▶ **PROBLEM REQUIREMENTS**: Using the data that follows, return exactly the lines from the one that contains "[23,321,43,330] The -> [48,301,69,310] Our" through the one that contains "[127,321,411,333] [23,336,412,348] [23,351,411,363]", ends included.

▶ **SOURCE DATA**:

━━━━━━━━━━━━━━━━━━━━

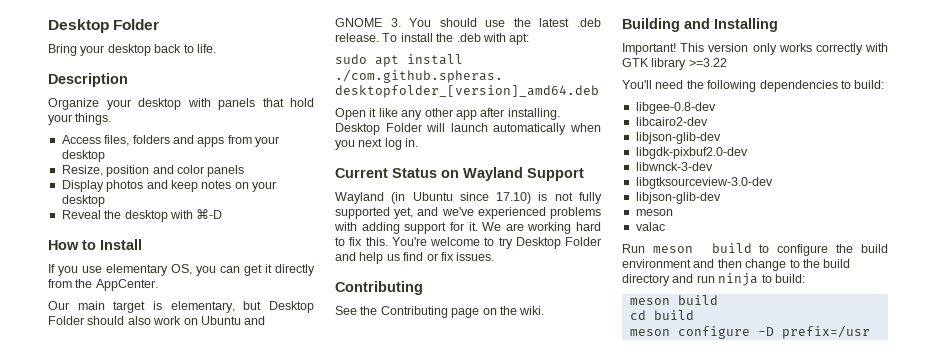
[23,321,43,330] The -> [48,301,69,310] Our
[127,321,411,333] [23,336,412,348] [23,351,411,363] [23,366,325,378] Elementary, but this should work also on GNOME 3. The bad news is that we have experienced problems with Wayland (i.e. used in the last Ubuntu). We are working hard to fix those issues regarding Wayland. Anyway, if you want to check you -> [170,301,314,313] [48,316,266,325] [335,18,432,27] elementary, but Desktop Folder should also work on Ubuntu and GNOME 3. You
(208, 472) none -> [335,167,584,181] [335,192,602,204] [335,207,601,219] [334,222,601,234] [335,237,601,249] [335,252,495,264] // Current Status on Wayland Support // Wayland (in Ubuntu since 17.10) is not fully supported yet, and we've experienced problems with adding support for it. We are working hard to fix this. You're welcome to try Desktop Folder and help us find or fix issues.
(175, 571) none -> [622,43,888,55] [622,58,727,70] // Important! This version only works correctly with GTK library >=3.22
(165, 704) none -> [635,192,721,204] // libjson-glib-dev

━━━━━━━━━━━━━━━━━━━━

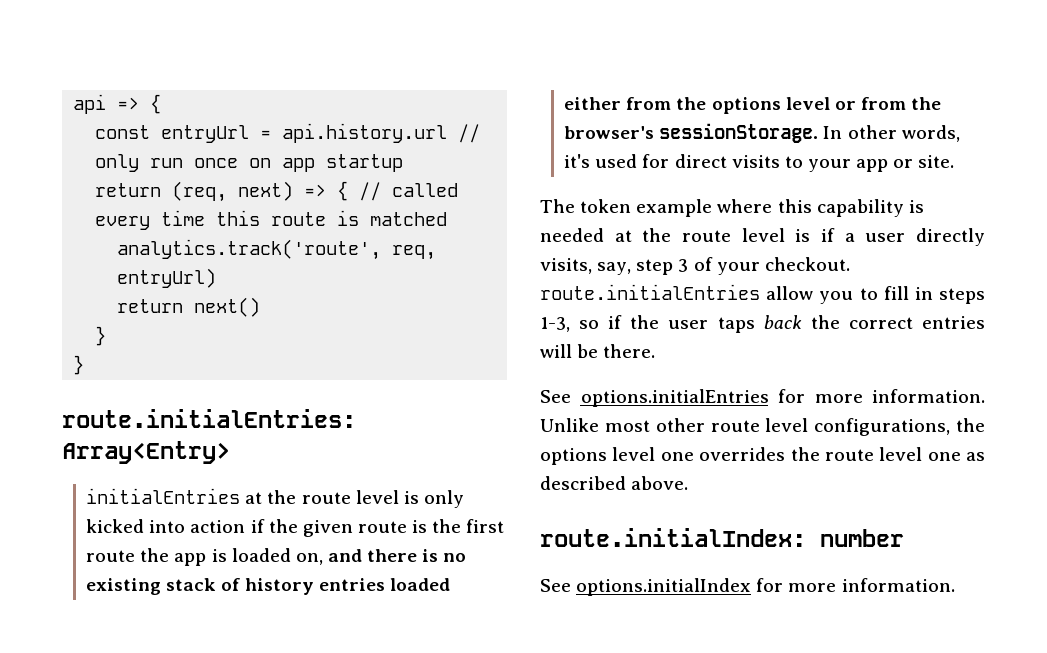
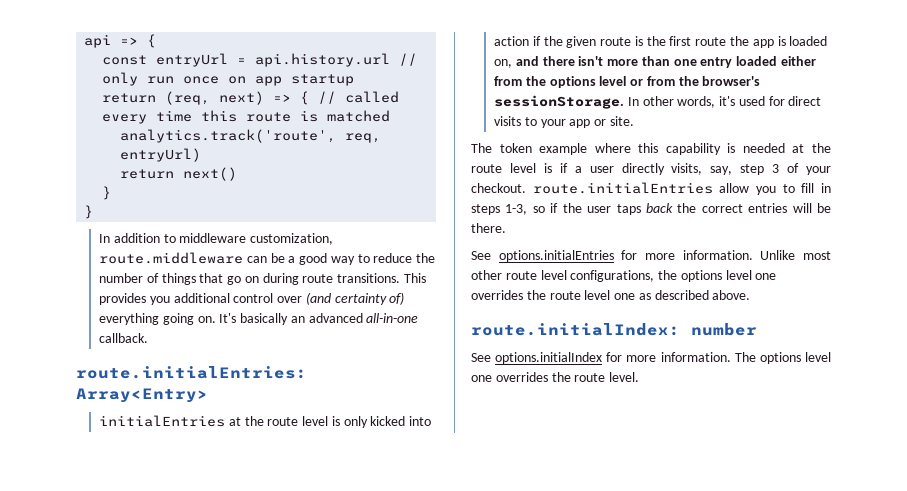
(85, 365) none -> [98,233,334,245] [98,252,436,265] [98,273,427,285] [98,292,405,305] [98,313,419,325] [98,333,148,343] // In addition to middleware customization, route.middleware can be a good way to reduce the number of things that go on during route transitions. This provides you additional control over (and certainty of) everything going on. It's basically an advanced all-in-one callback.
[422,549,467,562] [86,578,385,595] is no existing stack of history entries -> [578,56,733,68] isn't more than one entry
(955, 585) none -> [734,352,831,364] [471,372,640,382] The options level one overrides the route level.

━━━━━━━━━━━━━━━━━━━━

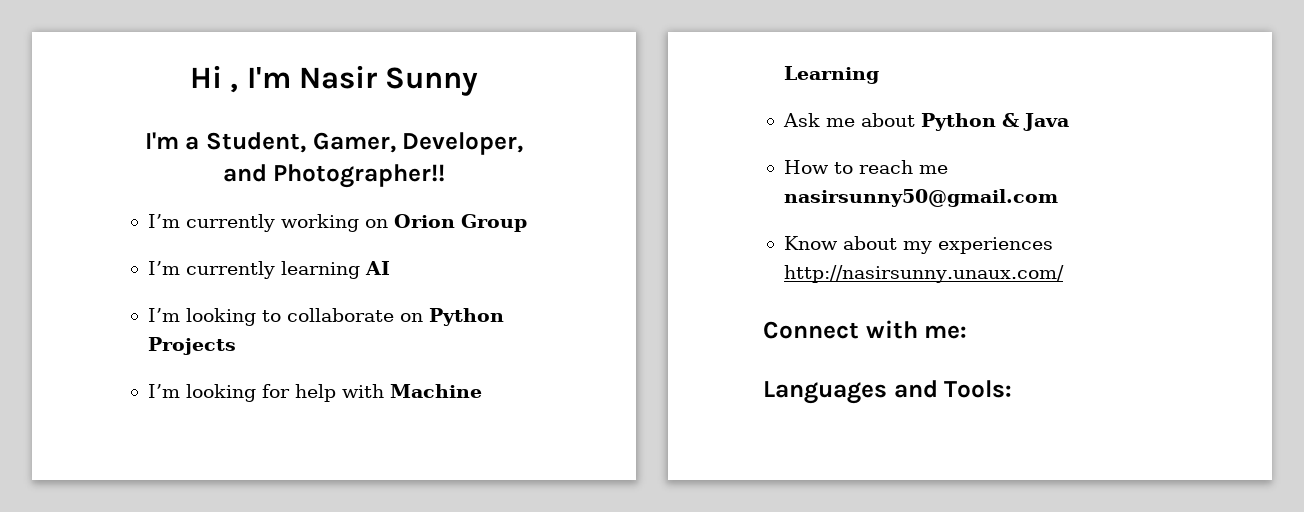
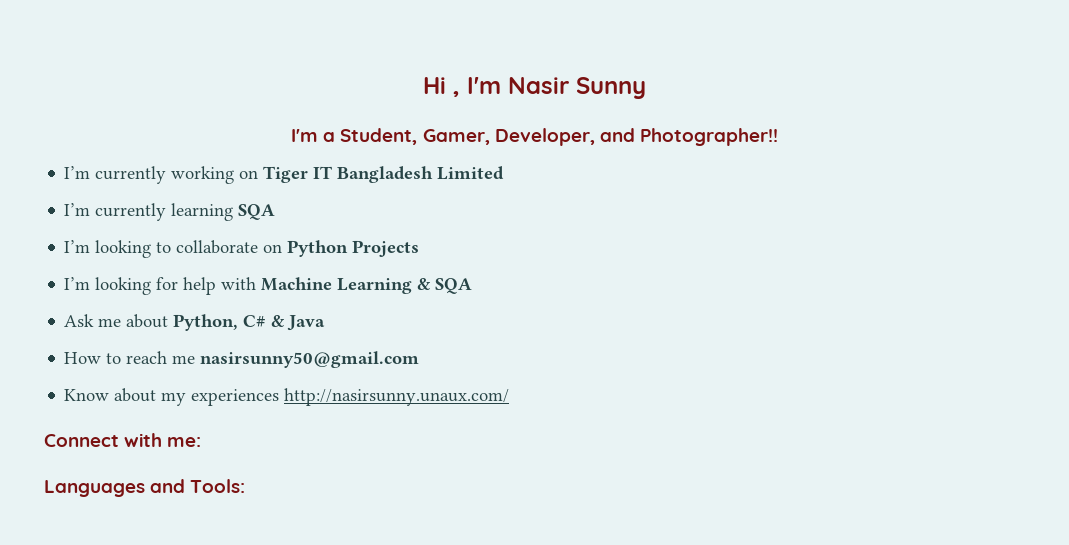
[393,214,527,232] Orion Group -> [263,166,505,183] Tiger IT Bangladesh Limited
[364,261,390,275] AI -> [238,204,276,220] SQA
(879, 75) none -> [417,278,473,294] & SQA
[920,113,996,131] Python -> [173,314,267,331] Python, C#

━━━━━━━━━━━━━━━━━━━━

▶ **OUTPUT OF THE TASK**:
[23,321,43,330] The -> [48,301,69,310] Our
[127,321,411,333] [23,336,412,348] [23,351,411,363] [23,366,325,378] Elementary, but this should work also on GNOME 3. The bad news is that we have experienced problems with Wayland (i.e. used in the last Ubuntu). We are working hard to fix those issues regarding Wayland. Anyway, if you want to check you -> [170,301,314,313] [48,316,266,325] [335,18,432,27] elementary, but Desktop Folder should also work on Ubuntu and GNOME 3. You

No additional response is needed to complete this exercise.